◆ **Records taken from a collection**
▽
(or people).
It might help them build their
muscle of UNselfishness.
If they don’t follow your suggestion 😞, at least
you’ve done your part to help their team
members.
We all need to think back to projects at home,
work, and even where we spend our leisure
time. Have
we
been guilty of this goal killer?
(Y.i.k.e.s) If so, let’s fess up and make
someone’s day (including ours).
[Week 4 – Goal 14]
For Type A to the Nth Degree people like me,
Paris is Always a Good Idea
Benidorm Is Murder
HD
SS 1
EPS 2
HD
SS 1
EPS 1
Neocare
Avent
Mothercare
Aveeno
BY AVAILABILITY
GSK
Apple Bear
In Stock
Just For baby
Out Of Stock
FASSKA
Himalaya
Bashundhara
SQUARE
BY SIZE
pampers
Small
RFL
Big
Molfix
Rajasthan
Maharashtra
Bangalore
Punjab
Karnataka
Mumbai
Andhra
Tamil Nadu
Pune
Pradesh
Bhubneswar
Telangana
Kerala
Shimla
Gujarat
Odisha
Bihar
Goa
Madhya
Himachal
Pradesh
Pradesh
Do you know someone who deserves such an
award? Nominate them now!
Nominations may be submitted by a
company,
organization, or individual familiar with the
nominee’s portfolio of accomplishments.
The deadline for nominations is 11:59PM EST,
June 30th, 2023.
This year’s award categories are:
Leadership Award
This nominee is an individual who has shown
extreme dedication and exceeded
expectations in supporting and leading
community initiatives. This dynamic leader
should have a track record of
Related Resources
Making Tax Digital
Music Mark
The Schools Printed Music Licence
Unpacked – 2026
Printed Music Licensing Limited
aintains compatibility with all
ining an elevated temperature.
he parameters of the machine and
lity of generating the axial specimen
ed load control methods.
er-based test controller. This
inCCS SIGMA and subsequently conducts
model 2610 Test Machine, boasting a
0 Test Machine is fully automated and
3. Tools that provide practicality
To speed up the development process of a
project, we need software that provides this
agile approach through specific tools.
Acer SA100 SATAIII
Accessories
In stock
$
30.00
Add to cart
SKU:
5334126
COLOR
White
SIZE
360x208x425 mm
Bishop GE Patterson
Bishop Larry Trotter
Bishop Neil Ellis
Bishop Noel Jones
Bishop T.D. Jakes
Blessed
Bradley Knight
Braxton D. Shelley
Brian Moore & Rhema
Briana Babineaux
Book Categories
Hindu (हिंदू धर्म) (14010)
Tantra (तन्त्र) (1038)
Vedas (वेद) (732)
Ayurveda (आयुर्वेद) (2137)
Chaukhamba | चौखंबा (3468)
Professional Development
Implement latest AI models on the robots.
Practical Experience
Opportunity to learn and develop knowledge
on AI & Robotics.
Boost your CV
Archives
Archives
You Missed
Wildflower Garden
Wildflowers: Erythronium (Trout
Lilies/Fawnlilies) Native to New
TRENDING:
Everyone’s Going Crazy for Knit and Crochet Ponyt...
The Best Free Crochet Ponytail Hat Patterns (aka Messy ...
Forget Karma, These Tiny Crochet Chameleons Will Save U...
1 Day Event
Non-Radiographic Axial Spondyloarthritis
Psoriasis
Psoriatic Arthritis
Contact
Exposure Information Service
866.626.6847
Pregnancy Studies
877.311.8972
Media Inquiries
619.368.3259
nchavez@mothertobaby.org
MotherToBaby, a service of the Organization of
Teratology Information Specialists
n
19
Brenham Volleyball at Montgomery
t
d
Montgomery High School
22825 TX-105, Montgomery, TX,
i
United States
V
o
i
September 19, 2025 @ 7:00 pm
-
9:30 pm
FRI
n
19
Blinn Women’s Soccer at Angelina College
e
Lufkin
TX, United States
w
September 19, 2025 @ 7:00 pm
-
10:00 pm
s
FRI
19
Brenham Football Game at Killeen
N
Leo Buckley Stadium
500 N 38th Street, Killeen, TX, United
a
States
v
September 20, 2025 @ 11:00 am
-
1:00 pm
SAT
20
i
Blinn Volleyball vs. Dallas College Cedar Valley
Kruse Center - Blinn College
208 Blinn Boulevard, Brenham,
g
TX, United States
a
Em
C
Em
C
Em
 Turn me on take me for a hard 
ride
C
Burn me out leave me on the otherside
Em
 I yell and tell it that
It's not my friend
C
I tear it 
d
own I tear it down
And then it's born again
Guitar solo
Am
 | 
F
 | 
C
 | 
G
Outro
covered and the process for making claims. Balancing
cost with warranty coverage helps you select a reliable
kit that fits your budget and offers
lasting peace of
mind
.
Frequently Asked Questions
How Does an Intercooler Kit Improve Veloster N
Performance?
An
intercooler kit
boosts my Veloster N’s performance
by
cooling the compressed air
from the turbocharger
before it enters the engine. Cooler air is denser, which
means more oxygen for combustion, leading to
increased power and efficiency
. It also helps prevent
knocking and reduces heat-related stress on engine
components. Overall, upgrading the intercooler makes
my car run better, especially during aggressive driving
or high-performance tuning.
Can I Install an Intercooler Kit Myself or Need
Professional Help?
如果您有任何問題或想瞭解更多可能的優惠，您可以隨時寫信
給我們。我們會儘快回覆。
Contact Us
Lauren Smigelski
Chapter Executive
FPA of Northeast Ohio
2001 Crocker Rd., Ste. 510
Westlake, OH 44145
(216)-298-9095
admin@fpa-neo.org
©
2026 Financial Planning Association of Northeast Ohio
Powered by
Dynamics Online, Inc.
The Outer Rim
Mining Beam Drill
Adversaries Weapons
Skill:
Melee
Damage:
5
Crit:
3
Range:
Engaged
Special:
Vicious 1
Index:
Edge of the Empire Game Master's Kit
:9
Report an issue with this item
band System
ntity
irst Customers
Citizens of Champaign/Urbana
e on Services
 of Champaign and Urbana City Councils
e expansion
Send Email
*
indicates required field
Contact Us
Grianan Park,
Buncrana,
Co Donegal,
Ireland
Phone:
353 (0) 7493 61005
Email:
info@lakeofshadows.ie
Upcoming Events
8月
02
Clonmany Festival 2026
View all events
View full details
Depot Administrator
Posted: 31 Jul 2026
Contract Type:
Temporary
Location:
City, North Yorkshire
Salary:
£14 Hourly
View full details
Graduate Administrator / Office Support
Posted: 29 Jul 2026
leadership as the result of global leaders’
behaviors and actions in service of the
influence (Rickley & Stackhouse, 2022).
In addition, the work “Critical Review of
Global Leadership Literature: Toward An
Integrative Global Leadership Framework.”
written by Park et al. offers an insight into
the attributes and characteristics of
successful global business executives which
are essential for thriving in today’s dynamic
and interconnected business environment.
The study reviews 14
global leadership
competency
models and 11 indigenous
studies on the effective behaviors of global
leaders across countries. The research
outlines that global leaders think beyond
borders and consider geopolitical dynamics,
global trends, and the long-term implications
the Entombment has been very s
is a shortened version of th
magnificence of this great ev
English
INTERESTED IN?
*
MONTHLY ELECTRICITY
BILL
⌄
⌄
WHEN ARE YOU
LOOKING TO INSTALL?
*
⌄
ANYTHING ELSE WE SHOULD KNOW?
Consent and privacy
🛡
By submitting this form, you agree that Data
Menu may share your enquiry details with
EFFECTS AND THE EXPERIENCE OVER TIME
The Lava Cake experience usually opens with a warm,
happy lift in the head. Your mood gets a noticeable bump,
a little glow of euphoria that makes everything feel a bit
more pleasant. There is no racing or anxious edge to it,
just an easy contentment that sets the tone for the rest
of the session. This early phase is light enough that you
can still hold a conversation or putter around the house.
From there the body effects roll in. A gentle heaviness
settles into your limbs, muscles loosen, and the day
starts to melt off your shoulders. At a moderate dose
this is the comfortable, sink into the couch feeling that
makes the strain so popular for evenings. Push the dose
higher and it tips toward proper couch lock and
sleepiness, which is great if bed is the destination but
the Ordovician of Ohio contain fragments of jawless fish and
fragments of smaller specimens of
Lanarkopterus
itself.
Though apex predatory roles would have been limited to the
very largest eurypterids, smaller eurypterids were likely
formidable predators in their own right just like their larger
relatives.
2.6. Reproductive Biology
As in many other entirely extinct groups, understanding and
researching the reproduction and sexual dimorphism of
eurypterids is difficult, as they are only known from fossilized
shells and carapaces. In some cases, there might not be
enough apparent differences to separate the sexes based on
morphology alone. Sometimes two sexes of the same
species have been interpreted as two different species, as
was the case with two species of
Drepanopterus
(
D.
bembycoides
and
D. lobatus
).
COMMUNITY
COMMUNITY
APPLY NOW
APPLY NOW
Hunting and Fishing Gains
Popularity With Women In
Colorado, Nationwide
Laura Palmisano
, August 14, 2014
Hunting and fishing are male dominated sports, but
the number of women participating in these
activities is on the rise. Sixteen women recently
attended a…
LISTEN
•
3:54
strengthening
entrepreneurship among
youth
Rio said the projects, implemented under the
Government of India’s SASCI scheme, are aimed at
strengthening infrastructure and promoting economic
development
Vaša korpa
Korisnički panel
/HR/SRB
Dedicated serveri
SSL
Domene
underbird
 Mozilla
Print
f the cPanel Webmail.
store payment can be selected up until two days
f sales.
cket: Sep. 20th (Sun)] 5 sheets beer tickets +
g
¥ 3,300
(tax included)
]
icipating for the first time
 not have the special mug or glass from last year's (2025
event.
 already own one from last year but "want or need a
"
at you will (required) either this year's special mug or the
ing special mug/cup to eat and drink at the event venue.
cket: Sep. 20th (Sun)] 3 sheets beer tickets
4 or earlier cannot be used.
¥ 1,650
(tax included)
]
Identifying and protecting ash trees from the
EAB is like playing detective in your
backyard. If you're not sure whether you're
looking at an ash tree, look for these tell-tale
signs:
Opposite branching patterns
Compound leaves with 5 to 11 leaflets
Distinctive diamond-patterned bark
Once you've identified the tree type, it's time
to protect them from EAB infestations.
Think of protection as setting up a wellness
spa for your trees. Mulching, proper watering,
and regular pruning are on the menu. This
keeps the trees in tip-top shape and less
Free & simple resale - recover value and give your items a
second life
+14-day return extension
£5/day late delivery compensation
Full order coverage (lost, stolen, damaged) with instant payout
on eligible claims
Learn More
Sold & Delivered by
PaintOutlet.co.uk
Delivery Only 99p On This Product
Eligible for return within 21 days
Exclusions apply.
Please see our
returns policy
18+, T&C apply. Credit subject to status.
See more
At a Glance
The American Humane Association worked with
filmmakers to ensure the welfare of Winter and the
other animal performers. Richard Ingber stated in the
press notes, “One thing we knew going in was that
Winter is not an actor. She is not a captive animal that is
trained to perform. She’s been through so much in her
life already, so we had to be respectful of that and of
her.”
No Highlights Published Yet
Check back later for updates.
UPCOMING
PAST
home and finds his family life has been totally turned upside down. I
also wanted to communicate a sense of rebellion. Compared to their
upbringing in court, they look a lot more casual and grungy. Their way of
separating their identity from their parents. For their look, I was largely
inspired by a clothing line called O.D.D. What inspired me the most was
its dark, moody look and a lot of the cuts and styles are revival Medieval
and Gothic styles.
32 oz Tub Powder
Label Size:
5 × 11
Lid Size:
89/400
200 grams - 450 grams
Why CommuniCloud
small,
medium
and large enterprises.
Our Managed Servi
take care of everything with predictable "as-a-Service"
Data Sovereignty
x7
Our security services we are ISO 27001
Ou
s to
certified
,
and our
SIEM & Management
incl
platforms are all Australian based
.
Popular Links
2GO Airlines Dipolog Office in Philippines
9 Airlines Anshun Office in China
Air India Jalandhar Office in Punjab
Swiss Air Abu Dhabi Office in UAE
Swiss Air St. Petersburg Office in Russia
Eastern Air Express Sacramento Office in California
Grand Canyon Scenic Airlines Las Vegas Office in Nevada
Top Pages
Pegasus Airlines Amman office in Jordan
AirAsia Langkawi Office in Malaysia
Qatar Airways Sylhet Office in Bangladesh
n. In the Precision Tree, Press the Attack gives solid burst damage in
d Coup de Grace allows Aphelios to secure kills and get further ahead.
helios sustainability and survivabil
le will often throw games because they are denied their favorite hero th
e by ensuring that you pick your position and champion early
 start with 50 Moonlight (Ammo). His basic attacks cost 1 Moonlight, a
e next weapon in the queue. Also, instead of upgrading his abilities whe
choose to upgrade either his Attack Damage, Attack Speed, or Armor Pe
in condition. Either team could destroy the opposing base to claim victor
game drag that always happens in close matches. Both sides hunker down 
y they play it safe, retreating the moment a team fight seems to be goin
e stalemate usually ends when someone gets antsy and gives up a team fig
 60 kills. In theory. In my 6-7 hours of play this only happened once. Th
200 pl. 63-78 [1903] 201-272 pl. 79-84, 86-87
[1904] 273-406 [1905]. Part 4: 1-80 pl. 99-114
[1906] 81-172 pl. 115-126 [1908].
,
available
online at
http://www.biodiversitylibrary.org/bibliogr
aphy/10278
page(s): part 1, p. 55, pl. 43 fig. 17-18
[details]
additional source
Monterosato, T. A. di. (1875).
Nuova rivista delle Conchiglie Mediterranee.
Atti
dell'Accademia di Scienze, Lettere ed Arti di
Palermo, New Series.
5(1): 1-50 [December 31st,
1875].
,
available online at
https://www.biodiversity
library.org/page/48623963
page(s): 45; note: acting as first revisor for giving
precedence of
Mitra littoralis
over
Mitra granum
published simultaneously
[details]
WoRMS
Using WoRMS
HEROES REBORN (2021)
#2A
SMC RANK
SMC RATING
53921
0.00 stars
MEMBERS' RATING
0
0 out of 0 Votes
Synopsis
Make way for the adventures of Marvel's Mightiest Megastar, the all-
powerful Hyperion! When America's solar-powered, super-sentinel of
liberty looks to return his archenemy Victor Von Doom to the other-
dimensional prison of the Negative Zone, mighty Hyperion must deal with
△
Please convert everything from the start of the material down to the line containing "ining an elevated temperature." into a Markdown table with the columns Row and Line. Number each row, and leave out blank lines.

| Row | Line |
|---|---|
| 1 | (or people). |
| 2 | It might help them build their |
| 3 | muscle of UNselfishness. |
| 4 | If they don’t follow your suggestion 😞, at least |
| 5 | you’ve done your part to help their team |
| 6 | members. |
| 7 | We all need to think back to projects at home, |
| 8 | work, and even where we spend our leisure |
| 9 | time. Have |
| 10 | we |
| 11 | been guilty of this goal killer? |
| 12 | (Y.i.k.e.s) If so, let’s fess up and make |
| 13 | someone’s day (including ours). |
| 14 | [Week 4 – Goal 14] |
| 15 | For Type A to the Nth Degree people like me, |
| 16 | Paris is Always a Good Idea |
| 17 | Benidorm Is Murder |
| 18 | HD |
| 19 | SS 1 |
| 20 | EPS 2 |
| 21 | HD |
| 22 | SS 1 |
| 23 | EPS 1 |
| 24 | Neocare |
| 25 | Avent |
| 26 | Mothercare |
| 27 | Aveeno |
| 28 | BY AVAILABILITY |
| 29 | GSK |
| 30 | Apple Bear |
| 31 | In Stock |
| 32 | Just For baby |
| 33 | Out Of Stock |
| 34 | FASSKA |
| 35 | Himalaya |
| 36 | Bashundhara |
| 37 | SQUARE |
| 38 | BY SIZE |
| 39 | pampers |
| 40 | Small |
| 41 | RFL |
| 42 | Big |
| 43 | Molfix |
| 44 | Rajasthan |
| 45 | Maharashtra |
| 46 | Bangalore |
| 47 | Punjab |
| 48 | Karnataka |
| 49 | Mumbai |
| 50 | Andhra |
| 51 | Tamil Nadu |
| 52 | Pune |
| 53 | Pradesh |
| 54 | Bhubneswar |
| 55 | Telangana |
| 56 | Kerala |
| 57 | Shimla |
| 58 | Gujarat |
| 59 | Odisha |
| 60 | Bihar |
| 61 | Goa |
| 62 | Madhya |
| 63 | Himachal |
| 64 | Pradesh |
| 65 | Pradesh |
| 66 | Do you know someone who deserves such an |
| 67 | award? Nominate them now! |
| 68 | Nominations may be submitted by a |
| 69 | company, |
| 70 | organization, or individual familiar with the |
| 71 | nominee’s portfolio of accomplishments. |
| 72 | The deadline for nominations is 11:59PM EST, |
| 73 | June 30th, 2023. |
| 74 | This year’s award categories are: |
| 75 | Leadership Award |
| 76 | This nominee is an individual who has shown |
| 77 | extreme dedication and exceeded |
| 78 | expectations in supporting and leading |
| 79 | community initiatives. This dynamic leader |
| 80 | should have a track record of |
| 81 | Related Resources |
| 82 | Making Tax Digital |
| 83 | Music Mark |
| 84 | The Schools Printed Music Licence |
| 85 | Unpacked – 2026 |
| 86 | Printed Music Licensing Limited |
| 87 | aintains compatibility with all |
| 88 | ining an elevated temperature. |